Data supplied:

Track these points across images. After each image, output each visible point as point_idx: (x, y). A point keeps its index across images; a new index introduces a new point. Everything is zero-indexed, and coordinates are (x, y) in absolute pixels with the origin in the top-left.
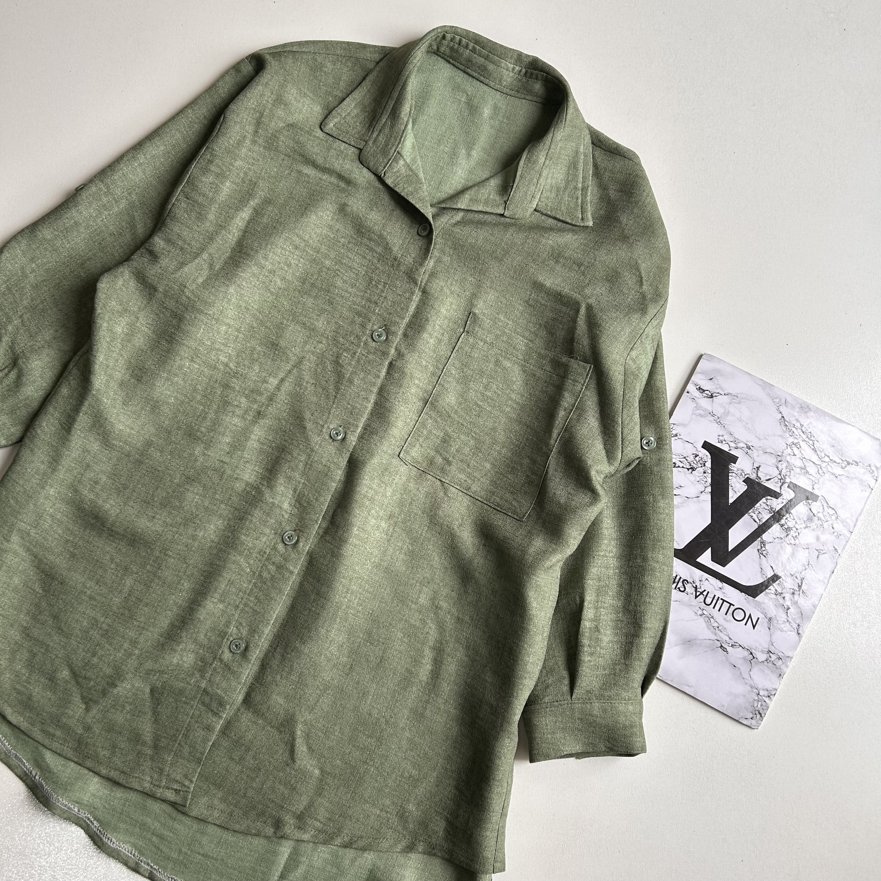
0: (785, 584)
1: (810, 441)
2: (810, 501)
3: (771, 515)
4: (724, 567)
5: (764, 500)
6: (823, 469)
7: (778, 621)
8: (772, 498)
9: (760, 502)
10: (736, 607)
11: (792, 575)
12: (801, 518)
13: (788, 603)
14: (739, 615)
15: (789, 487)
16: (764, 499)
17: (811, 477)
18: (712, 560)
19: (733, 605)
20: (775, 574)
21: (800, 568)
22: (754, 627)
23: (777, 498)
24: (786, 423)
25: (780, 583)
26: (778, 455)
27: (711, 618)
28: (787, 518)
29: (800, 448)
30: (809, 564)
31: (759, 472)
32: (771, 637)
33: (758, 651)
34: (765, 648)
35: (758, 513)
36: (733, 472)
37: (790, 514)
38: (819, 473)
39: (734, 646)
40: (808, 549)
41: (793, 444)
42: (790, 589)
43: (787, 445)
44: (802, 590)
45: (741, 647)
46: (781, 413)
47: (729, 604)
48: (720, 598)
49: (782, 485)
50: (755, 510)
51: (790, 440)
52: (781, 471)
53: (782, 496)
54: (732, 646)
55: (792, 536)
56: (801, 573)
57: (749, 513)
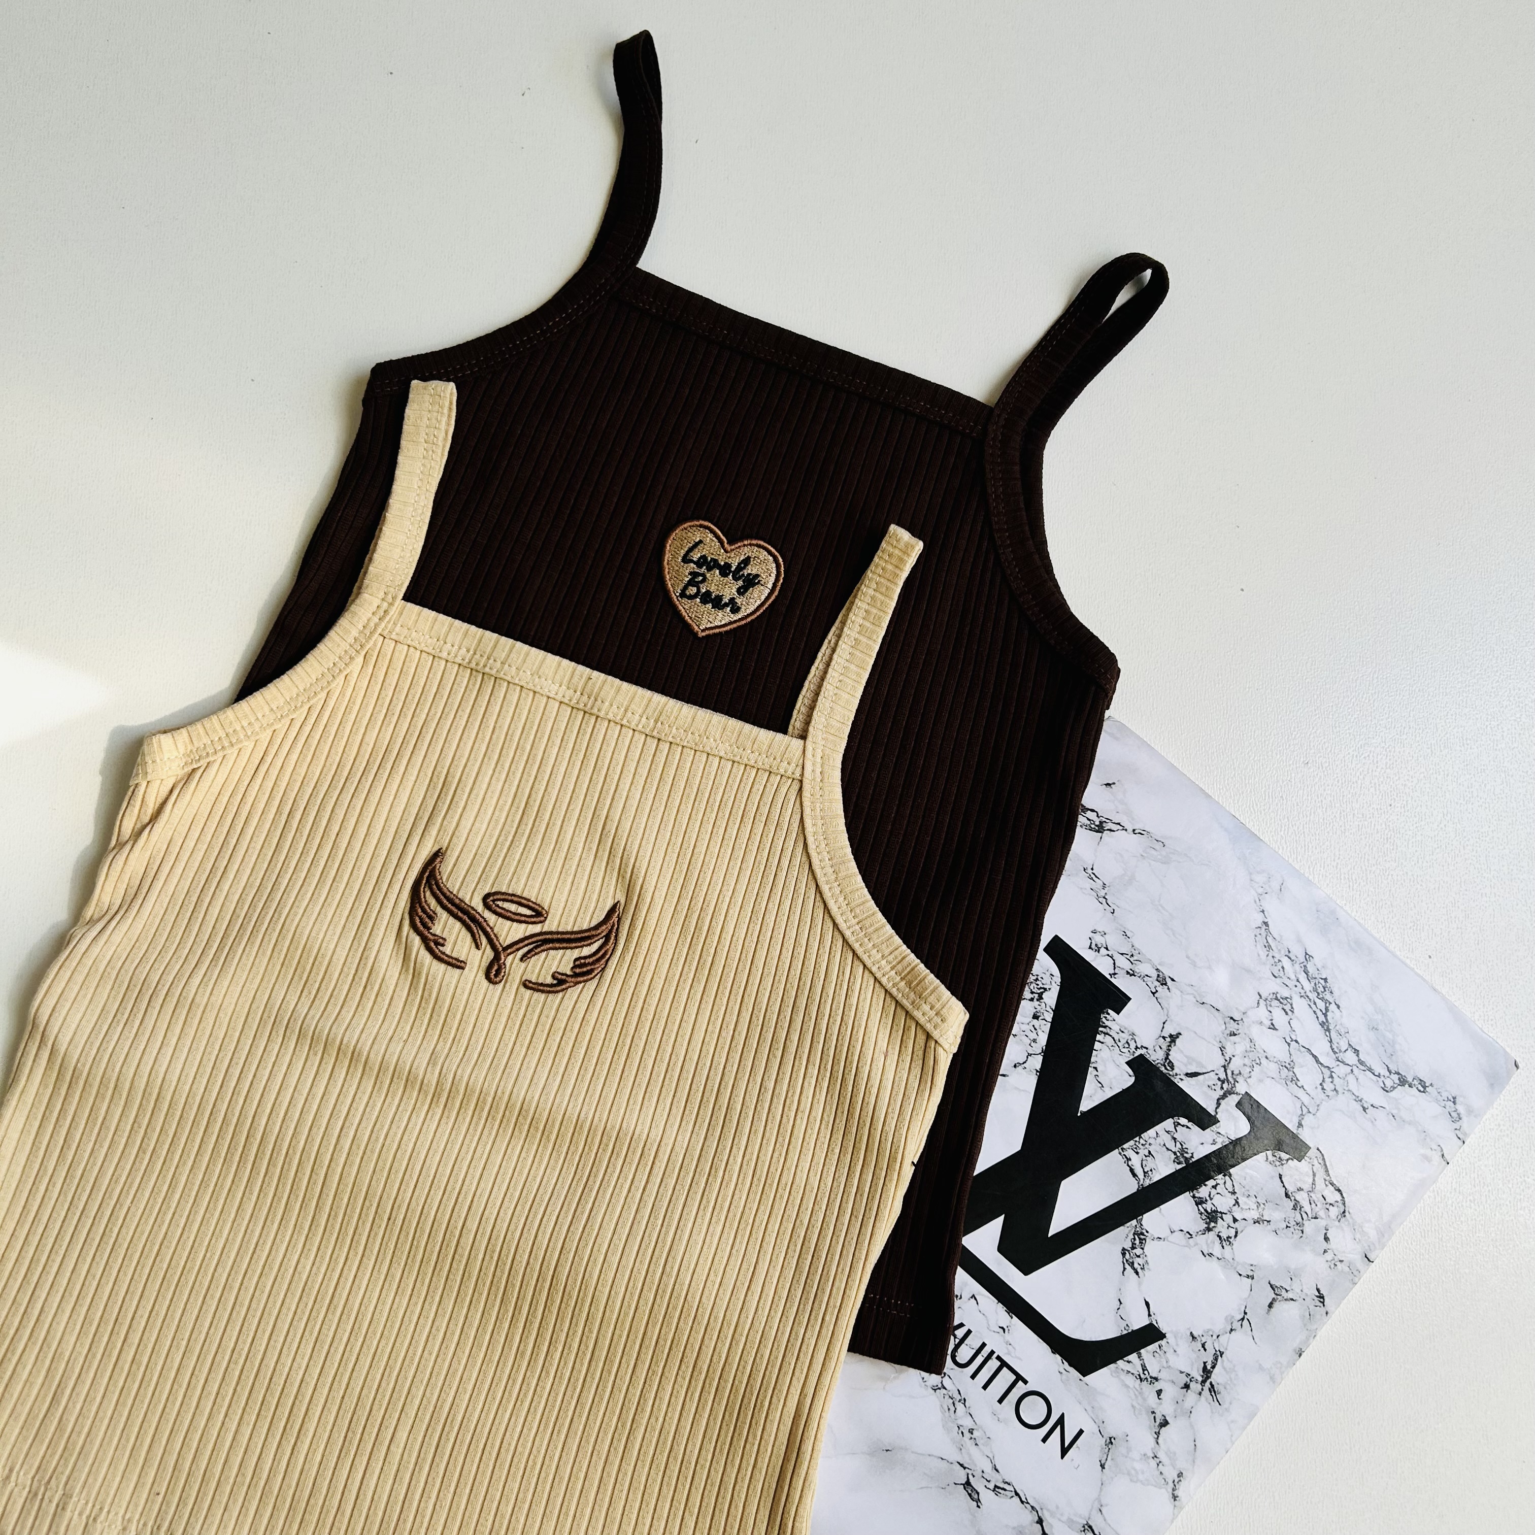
0: (1170, 1354)
1: (1317, 1001)
2: (1284, 1156)
3: (1179, 1167)
4: (1026, 1273)
5: (1168, 1124)
6: (1336, 1080)
7: (1129, 1450)
8: (1190, 1124)
9: (1159, 1128)
10: (1030, 1387)
11: (1194, 1338)
12: (1252, 1194)
13: (1166, 1408)
14: (1034, 1411)
15: (1239, 1105)
16: (1170, 1121)
17: (1300, 1093)
18: (1002, 1249)
19: (1025, 1382)
20: (1151, 1325)
21: (1220, 1326)
22: (1064, 1451)
23: (1203, 1128)
24: (1270, 939)
25: (1158, 1350)
26: (1232, 1018)
27: (960, 1401)
28: (1217, 1184)
29: (1290, 1013)
30: (1243, 1319)
31: (1173, 1049)
32: (1101, 1489)
33: (1060, 1520)
34: (1080, 1516)
35: (1147, 1154)
36: (1107, 1034)
37: (1227, 1177)
38: (1323, 1089)
39: (1000, 1491)
40: (1250, 1280)
41: (1277, 999)
42: (1182, 1372)
43: (1261, 997)
44: (1211, 1383)
45: (1016, 1499)
46: (1263, 911)
47: (1014, 1377)
48: (995, 1355)
49: (1224, 1097)
50: (1140, 1146)
51: (1270, 986)
52: (1230, 1059)
53: (1218, 1125)
54: (994, 1491)
55: (1219, 1236)
56: (1218, 1336)
57: (1122, 1149)
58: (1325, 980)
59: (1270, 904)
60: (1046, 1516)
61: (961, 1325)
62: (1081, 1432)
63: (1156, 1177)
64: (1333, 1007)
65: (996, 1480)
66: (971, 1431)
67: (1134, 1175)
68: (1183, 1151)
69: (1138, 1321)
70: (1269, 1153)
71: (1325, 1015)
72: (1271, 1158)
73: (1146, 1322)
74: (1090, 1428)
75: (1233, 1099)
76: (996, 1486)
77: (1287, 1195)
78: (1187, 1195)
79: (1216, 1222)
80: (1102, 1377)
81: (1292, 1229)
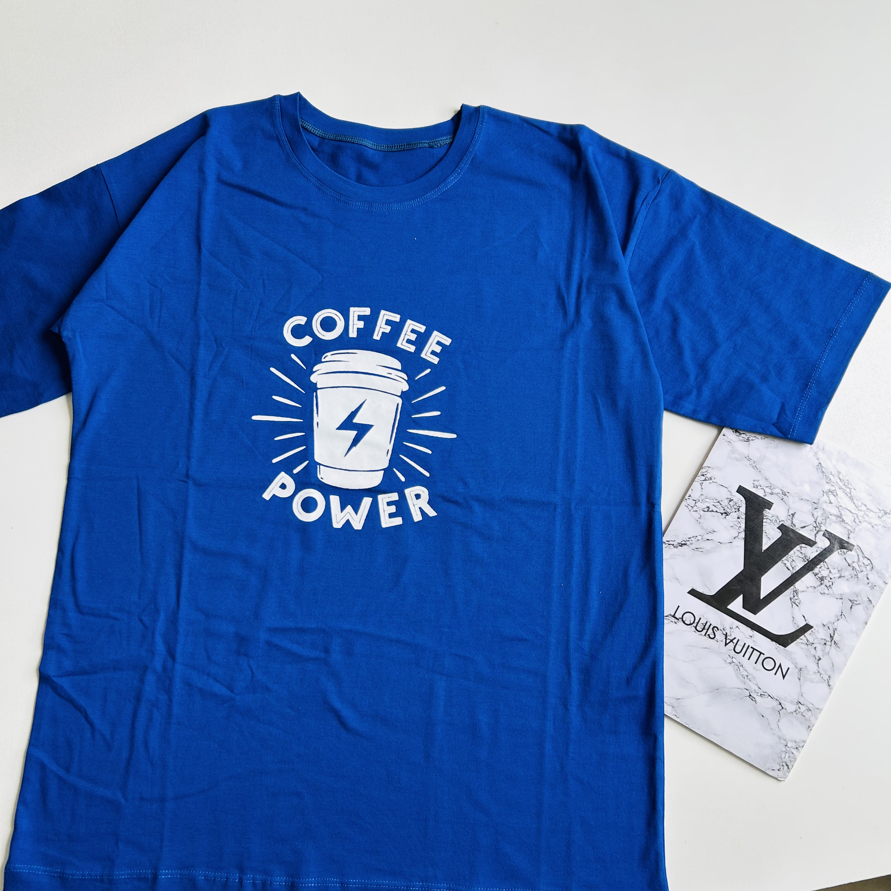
0: (816, 633)
1: (846, 489)
2: (845, 551)
3: (805, 563)
4: (755, 614)
5: (798, 547)
6: (860, 518)
7: (808, 671)
8: (806, 546)
9: (795, 550)
10: (766, 656)
11: (824, 625)
12: (835, 567)
13: (819, 654)
14: (769, 664)
15: (824, 535)
16: (798, 546)
17: (847, 526)
18: (744, 607)
19: (764, 654)
20: (807, 624)
21: (833, 619)
22: (784, 677)
23: (812, 547)
24: (823, 469)
25: (811, 633)
26: (814, 503)
27: (741, 666)
28: (821, 567)
29: (836, 496)
30: (841, 615)
31: (794, 519)
32: (801, 688)
33: (787, 702)
34: (795, 699)
35: (792, 561)
36: (768, 519)
37: (825, 563)
38: (855, 522)
39: (763, 696)
40: (841, 600)
41: (830, 491)
42: (822, 639)
43: (824, 492)
44: (834, 641)
45: (770, 697)
46: (818, 459)
47: (759, 653)
48: (750, 647)
49: (817, 533)
50: (789, 558)
51: (827, 487)
52: (817, 518)
53: (817, 544)
54: (760, 696)
55: (827, 586)
56: (833, 623)
57: (782, 561)
58: (848, 480)
59: (821, 455)
60: (782, 702)
61: (735, 638)
62: (789, 668)
63: (797, 569)
64: (853, 490)
65: (760, 692)
66: (747, 676)
67: (789, 569)
68: (805, 557)
69: (802, 624)
70: (839, 551)
71: (850, 494)
72: (840, 552)
73: (804, 623)
74: (791, 666)
75: (821, 533)
76: (761, 694)
77: (849, 565)
78: (811, 572)
79: (824, 581)
80: (792, 647)
81: (854, 578)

Exercise: Give back, unchanged, the run of lines in the listing above that begins at the line containing "48: (720, 598)" and ends at the line containing "56: (801, 573)", both included.

Solution for this problem:
48: (720, 598)
49: (782, 485)
50: (755, 510)
51: (790, 440)
52: (781, 471)
53: (782, 496)
54: (732, 646)
55: (792, 536)
56: (801, 573)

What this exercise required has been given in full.